Background
The Long Term Care Community Coalition (LTCCC) is a nonprofit, nonpartisan organization dedicated to improving care and quality of life for residents in long-term care. LTCCC strongly supports Assembly Bill A00159/Senate Bill S00995, which would extend the resident’s right to sue for serious harm caused by facility neglect or substandard care to their legal representative or a patient’s estate.

The Nursing Home Reform Law requires nursing homes to follow many standards to ensure that patients receive appropriate care and are not harmed. Despite the law, resident harm remains a widespread and persistent problem – too many nursing home operators know that, in the absence of vigorous oversight, they can flout basic safety standards with impunity. To address this issue, it is essential that nursing home residents, or their legal representative or estate, have the opportunity and power to seek legal action. For this reason, LTCCC is supporting Assembly Bill A00159/Senate Bill S00995, which extends the existing right to sue a facility to a nursing home patient’s legal representative or their estate.

The Right to Sue
New York Public Health Law Section 2801-d currently provides a private right of action to patients of residential health care facilities who were injured because of the facility’s deprivation of certain patient’s rights.

This bill, introduced by Assembly Member Richard Gottfried and Senator Brad Hoylman, would amend Section 2801-d to clarify that the right to sue extends to a patient’s legal representative or a patient’s estate.

LTCCC strongly supports this amendment.
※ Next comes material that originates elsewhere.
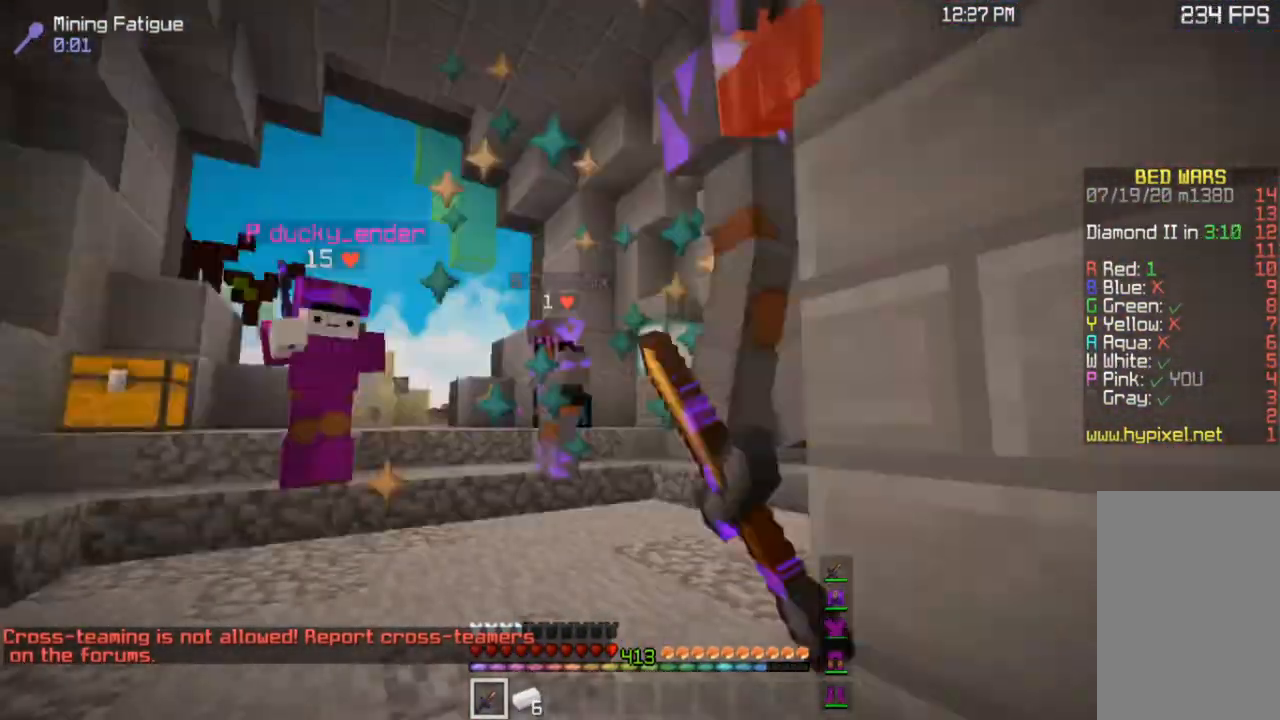
{"keys": [], "mouse": ["left"], "events": [[134, "d", "down"], [367, "d", "up"]]}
Every day, far too many vulnerable residents of New York nursing homes suffer because their nursing home operators put profits over basic services and safety. A facility should not be able to escape accountability for resident harm just because the resident is no longer alive to make a claim on their behalf. It is hard to imagine anything more terrible – and contrary to the public good – than a facility benefitting from substandard care that preceded, or caused, a resident’s death.